Append instead of replace
The default behaviour is to wipe the database with each scan. The "-a" (append) option prevents deleting the database. This allows multiple qdda runs where the results are added to the existing database.
Quiet
Use "-q" (Quiet) to avoid showing the progress indicator or intermediate results.
No-report
Use "-r" (no-Report) to avoid showing the results when finished. This keeps the database smaller and allows it to copy to another host before running the report.
Performance test
Use "-p" to run a performance test. Qdda will show individual speeds for hashing, compression, db operations and reading from a stream and an estimate for the max performance on your system.
Debug
use "-D" (Debug) to show lots of annoying debug info.
Advanced
Run your own queries against the data
sqlite3 /var/tmp/qdda.db
and run your own queries. Example:
# count blocks that have exactly 3 duplicates
select count(k) from kv where v=3;
# Get list of blocks that appear more than twice and sort them by amount
select v,count(k) from kv where k!=0 and v>2 group by v order by v;

Notes

  • You can test other than 16K blocksizes with the -B option. The max (currently) is 128K and must be specified in kibibytes (1024 bytes)
  • Not tested (yet) with very large data sets - I've tested up to 4TB datasets which took a few hours to process. SQLite3 can handle very large amounts of values but I have not tuned SQLite much for performance. I expect it to run fine however up to at least 10TB with default blocksize.
  • The compression ratio can differ from what the storage system uses. It's just a rough estimate. Mileage may vary. The algorithm is based on LZ4 and compress buckets and may work very different for various platforms.
  • SQLite is used because it is available on all EL6 systems (and probably most other Linux distro's) and because it's simple and fast. Other (real) key-value stores might be better but this does the job. We can also store other info than key-value data in the database which makes it a good choice.
  • The database roughly needs 20 bytes per block for scanning and about 3X that size for processing (non-dedupable) data (I found 16MiB DB size for scanning 8GB non-dedupable data). It may require more when processing huge datasets (due to require deeper indices).
  • You can set the database filename to "/bigfilesystem/bla.db" if you run out of space on /var/tmp. Also note that many systems clean up /var/tmp after a day or so, place your database elsewhere if you want to keep results.

Sizing

The scanning phase roughly requires 20 bytes per scanned block. So with a blocksize of 16K and 1TiB scanned data, the staging table requires:

1099511627776 bytes / 16384 = 67108864 blocks, 20 bytes/block means 1280MiB disk space. This is linear so 10TiB requires 12GB staging space.

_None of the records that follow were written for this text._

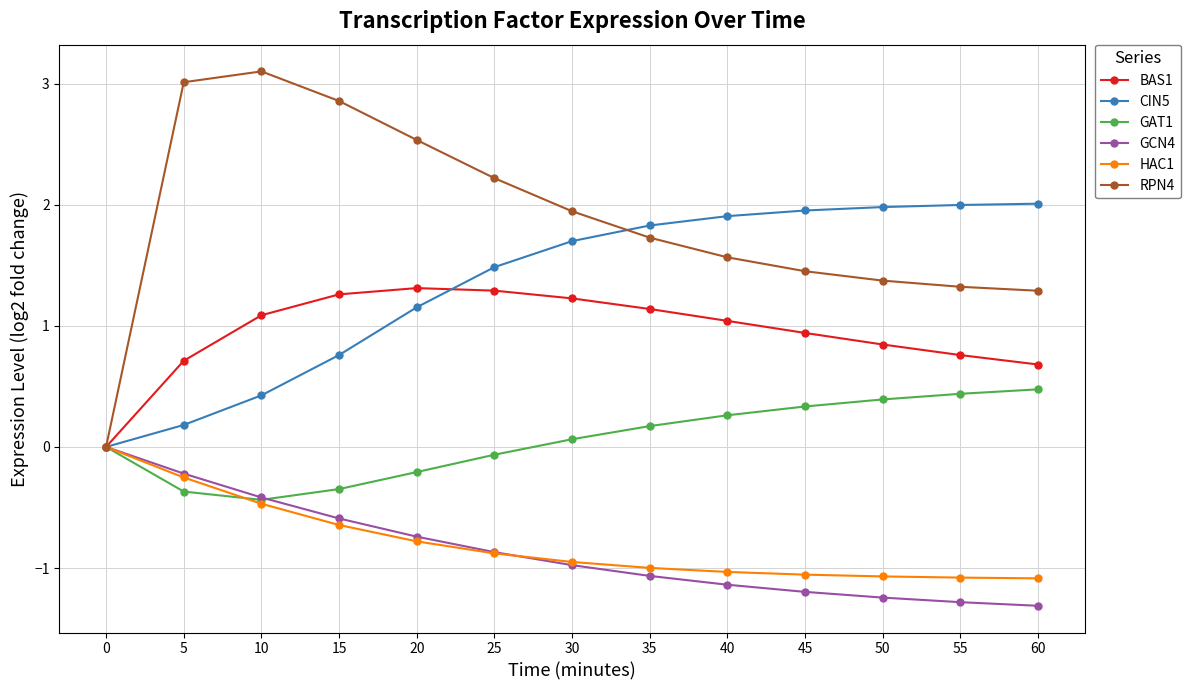

The RPN4 series shows 2.2 at 25. True or false?

True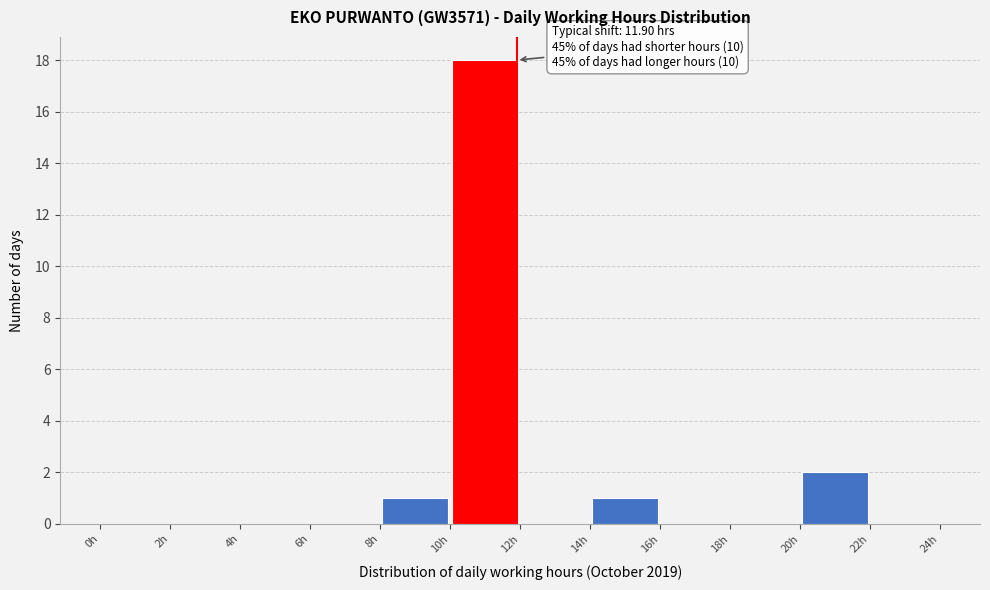

Which range on the x-axis has the tallest bar?

10 to 12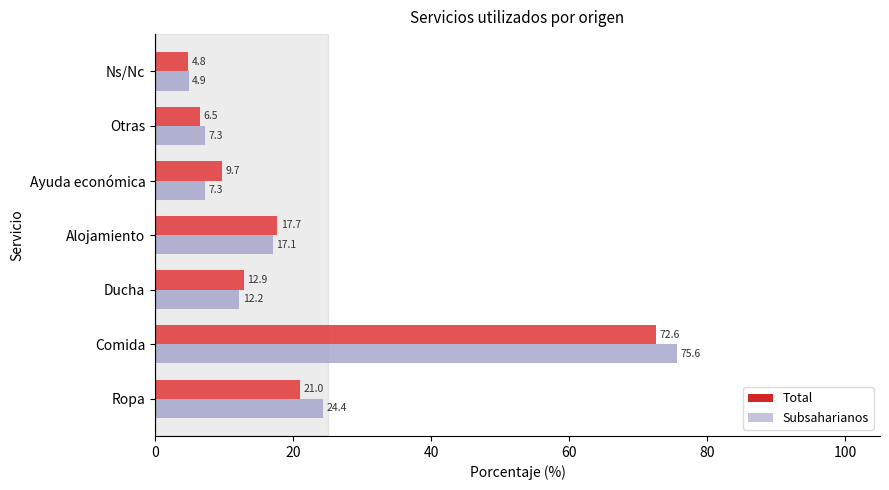

What is the value of the Total bar at the 1st from the left?

21.0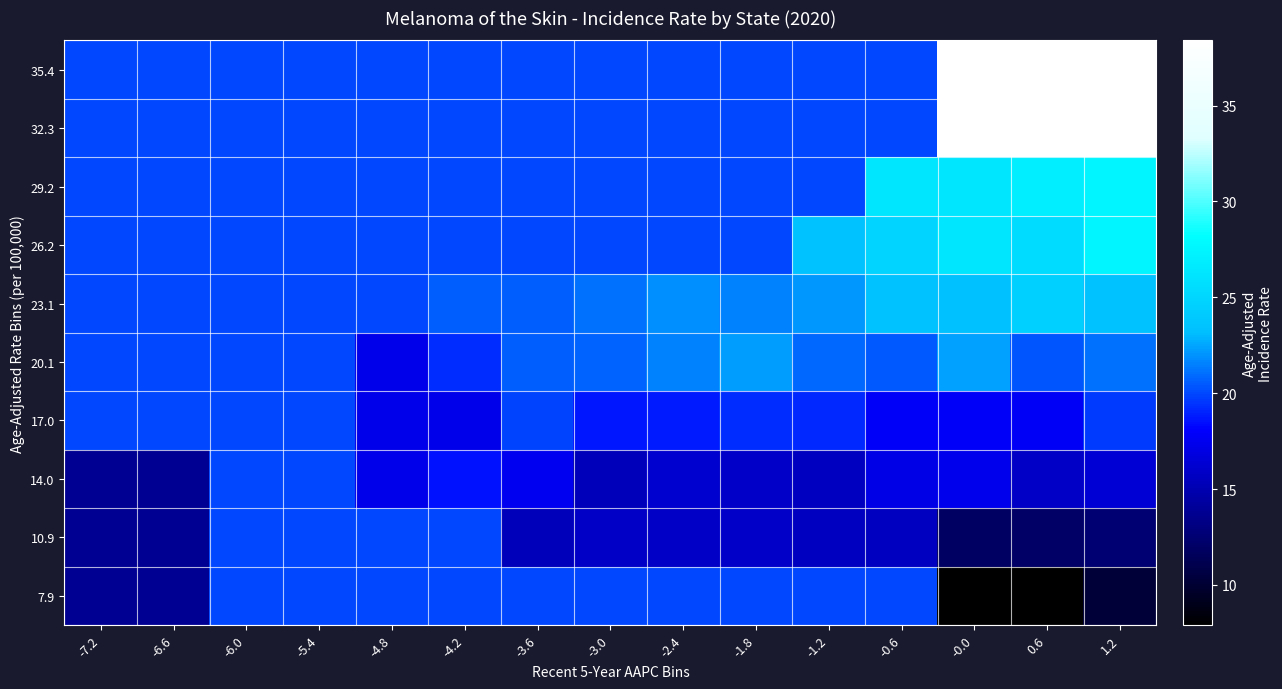

Which has a higher value, -1.2 or -5.4?

-1.2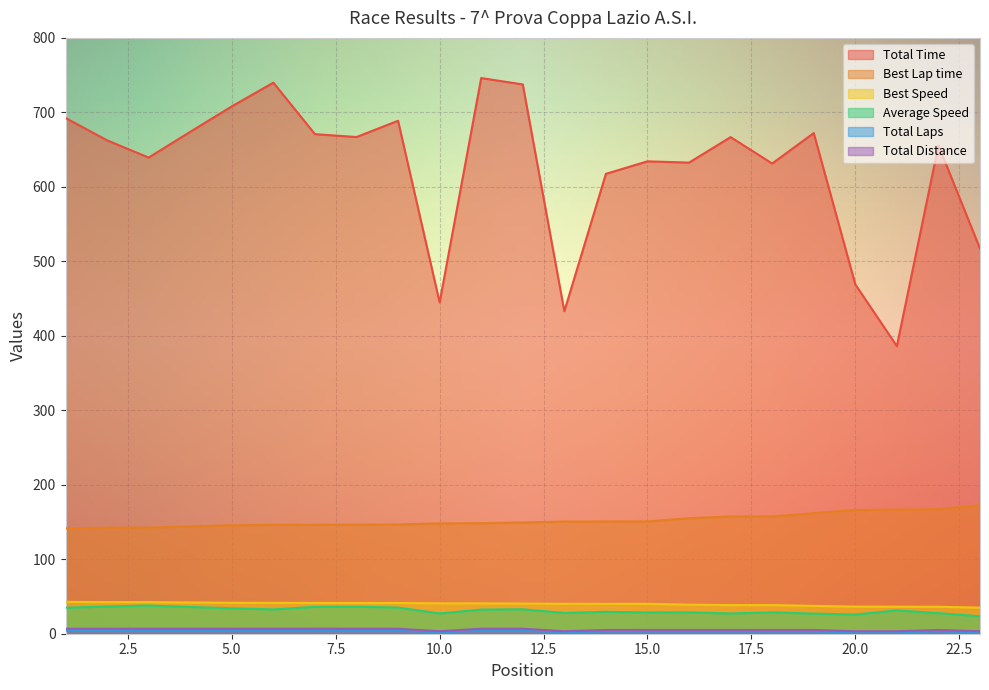

Reading left to right, what are all the values shown in this chart?

Total Time: 692.5	662.4	639.3	673.9	708.0	739.9	670.8	666.9	688.7	444.8	746.1	737.5	433.0	617.4	634.3	632.5	666.8	631.3	672.2	469.0	386.1	655.7	517.1
Best Lap time: 141.4	142.4	142.5	144.1	145.5	146.2	146.3	146.4	146.7	148.1	148.4	149.3	150.6	150.7	150.7	155.0	157.4	157.4	161.8	166.2	166.6	167.1	172.6
Best Speed: 42.8	42.5	42.4	42.0	41.6	41.4	41.3	41.3	41.2	40.8	40.8	40.5	40.2	40.1	40.1	39.0	38.4	38.4	37.4	36.4	36.3	36.2	35.0
Average Speed: 34.9	36.5	37.8	35.9	34.2	32.7	36.1	36.3	35.1	27.2	32.4	32.8	27.9	29.4	28.6	28.7	27.2	28.7	27.0	25.8	31.3	27.7	23.4
Total Laps: 4.0	4.0	4.0	4.0	4.0	4.0	4.0	4.0	4.0	2.0	4.0	4.0	2.0	3.0	3.0	3.0	3.0	3.0	3.0	2.0	2.0	3.0	2.0
Total Distance: 6.7	6.7	6.7	6.7	6.7	6.7	6.7	6.7	6.7	3.4	6.7	6.7	3.4	5.0	5.0	5.0	5.0	5.0	5.0	3.4	3.4	5.0	3.4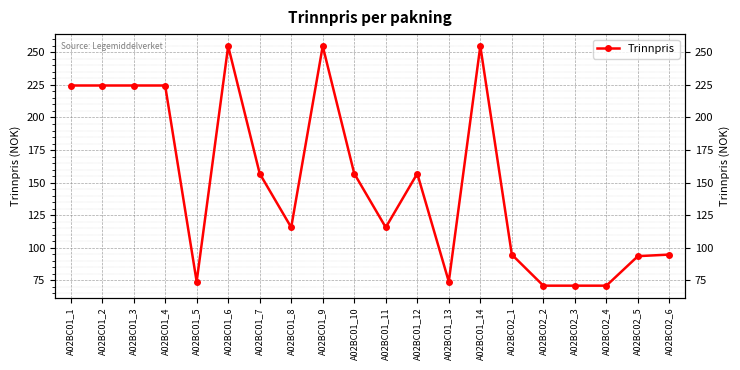

What is the minimum value shown in the chart?

70.7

The merge phase creates temporary tables as well as the final kv table and then truncates the staging space. Scanning 1TiB random data resulted in a database size of about 5GB. After purging it was reduced to 2.5 GB.

Performance

qdda is single-threaded (for now). On my Intel i5 @ 3.10GHz I get the following profile test results:

$ qdda -p
Deleting /var/tmp/qdda.db
Test set:             131072 random 8k blocks (1024 MiB)
Hashing:              926446 microseconds,    1158.99 MB/s
Compressing:          328950 microseconds,    3264.15 MB/s
DB insert:            269533 microseconds,    3983.71 MB/s
Reading:              114576 microseconds,    9371.44 MB/s
Total:               1639506 microseconds,     654.92 MB/s


So expect roughly 600MB/s on typical systems. I expect high-end server type CPUs to be even faster. Note that to get more than about 200MB/s you need to disable throttling (-b 0) which was built in as a safeguard against I/O starvation on production systems.